上田:確かに、斜め読みする人のほうが多い印象です。Go関連の本は書かれている内容も少ないので、ぱっと読めるはずなんですが。

Goから見えてきた、メルペイ開発環境の課題

柴田:メルカリグループでもわりと早い段階からGoが使われていると聞いていますが、本格的に取り入れていったのはソウゾウがきっかけだったのですか? 

上田:そうですね。ソウゾウで「開発ではすべてGoを使います」と決めたあたりから、社内でもGoを採用する場面が一気に増えていった印象があります。爆発的に増えたのは、やはりメルペイができてからですね。

柴田:私自身、Goを用いたソフトウェア開発を行い、かつ、多くの若いソフトウェアエンジニアと一緒に働けるということでメルペイを選びました。そして今、メルペイBackendチームにいます。そこでは、Go Module(Goの新しいモジュール管理の仕組み)に切り替えるなどしていますが、それ以上に凝った使い方はしていません。

上田:そうなんです。先ほどお話ししたように、現場での開発を通じてGoを学ぼうと思っても、体系的に学べるわけではありません。あくまで日々の開発で必要な知識を必要なだけ身につければ十分だからです。またGoは新しい言語なので、体系的に学ぶ機会が少ないということもあると思います。

柴田:つまり、Goをバリバリと使いこなそうとなると、それなりに難易度がある課題を解かないといけないということですか?

上田:そうです。とはいえ、Goに関わるのであれば、みんなある程度はできるようになってほしい。しかし、ゴルーチン(Go内のキーワードを付けて関数呼び出す、軽量なスレッドに近いもの)を使うような場面は、日々の開発ではそこまでたくさん転がっているわけではありません。

柴田:ある程度Goを理解できるようになっても、難しいのがメモリモデルですね。GoだけでなくJavaもそうですが、メモリモデルの定義、そしてGoの代表的な機能の1つであるゴルーチンを読めるかどうか。だいたいの人はメモリモデルそのものがよくわかっていないので、これが非常に難解なんです。

上田:公式ドキュメントにメモリモデルの説明こそあれど、実際にデバックなどしなければ理解できませんよね。

柴田:ですね。ゴルーチンやチャネルなどの基本機能は、言語仕様に書かれていたりします。しかし、Goのメモリモデルに関しては、言語仕様とは別のところに書いてあったりするんです。普段の業務で触れるのはなかなか難しいように思います。

上田:このあたりは、Goを使う開発環境としてまだまだ根深い課題ですね。だからこそ、Goを体系的に学べる場として社内でも「Go Friday」のような勉強会や講義を積極的に行っています。嬉しいことに、Goの場合は言語仕様やFAQに書かれていることがほぼすべて。確実なドキュメントがしっかり残されているので、何かあれば公式サイトを見るようにと他のエンジニアにも伝えています。

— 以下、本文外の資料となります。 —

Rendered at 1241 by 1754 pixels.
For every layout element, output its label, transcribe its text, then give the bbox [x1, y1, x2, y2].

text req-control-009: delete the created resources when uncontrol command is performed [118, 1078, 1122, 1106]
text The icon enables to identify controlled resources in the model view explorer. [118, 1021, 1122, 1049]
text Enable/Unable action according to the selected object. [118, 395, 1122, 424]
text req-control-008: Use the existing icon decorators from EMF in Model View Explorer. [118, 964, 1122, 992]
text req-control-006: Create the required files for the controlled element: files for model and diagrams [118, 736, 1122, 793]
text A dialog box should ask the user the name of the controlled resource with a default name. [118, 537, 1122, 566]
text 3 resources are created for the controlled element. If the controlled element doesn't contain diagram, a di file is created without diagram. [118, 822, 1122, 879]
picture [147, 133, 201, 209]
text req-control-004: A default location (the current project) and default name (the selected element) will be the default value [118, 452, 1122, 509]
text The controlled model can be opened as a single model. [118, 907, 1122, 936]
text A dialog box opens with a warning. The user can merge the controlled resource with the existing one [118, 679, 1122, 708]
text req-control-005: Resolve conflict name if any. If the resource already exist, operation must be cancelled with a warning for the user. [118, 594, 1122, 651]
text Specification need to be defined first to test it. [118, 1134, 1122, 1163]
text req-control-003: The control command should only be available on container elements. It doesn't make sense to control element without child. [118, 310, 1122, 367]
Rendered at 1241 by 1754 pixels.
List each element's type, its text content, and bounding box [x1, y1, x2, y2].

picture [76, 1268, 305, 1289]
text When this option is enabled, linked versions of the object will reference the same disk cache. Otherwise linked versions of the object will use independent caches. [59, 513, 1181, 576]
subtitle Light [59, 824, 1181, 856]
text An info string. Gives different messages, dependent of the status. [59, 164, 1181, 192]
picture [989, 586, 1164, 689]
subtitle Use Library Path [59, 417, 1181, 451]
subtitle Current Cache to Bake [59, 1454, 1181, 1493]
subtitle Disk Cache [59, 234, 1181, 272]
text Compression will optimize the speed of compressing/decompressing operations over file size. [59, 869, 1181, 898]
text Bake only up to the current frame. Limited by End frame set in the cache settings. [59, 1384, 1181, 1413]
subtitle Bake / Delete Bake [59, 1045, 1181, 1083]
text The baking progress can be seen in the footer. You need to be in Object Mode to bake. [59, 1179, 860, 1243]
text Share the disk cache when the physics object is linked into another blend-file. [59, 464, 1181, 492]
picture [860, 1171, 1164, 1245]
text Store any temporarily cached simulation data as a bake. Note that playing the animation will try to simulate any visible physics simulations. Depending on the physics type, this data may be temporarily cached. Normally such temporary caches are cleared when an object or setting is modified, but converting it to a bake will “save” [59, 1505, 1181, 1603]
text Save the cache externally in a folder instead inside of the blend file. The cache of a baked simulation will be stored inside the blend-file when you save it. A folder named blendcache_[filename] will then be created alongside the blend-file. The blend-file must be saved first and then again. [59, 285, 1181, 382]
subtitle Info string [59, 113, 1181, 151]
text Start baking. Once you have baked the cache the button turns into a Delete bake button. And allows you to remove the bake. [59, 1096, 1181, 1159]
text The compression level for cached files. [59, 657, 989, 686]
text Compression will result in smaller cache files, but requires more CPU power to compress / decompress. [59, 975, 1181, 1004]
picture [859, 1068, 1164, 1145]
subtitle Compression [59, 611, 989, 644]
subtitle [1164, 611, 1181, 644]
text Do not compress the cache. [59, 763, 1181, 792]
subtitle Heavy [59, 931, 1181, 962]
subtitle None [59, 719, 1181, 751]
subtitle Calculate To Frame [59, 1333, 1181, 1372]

また、2013〜2014年あたりのブログ記事にもいいものがあったりします。

柴田:しっかり更新されているからこそ、逐一チェックすることが大事。メルペイもメルカリも、最低限どんなものなのかを読んでみて、学ぶことは引き続き伝えていきたいですね。ひょっとすると、メルペイエンジニアでFAQの定期購読会をやってもいいかもしれないですが(笑)。

上田:いいですね(笑)。Goの見解を深めてもらうための活動は、まだまだ終わりそうにありませんね。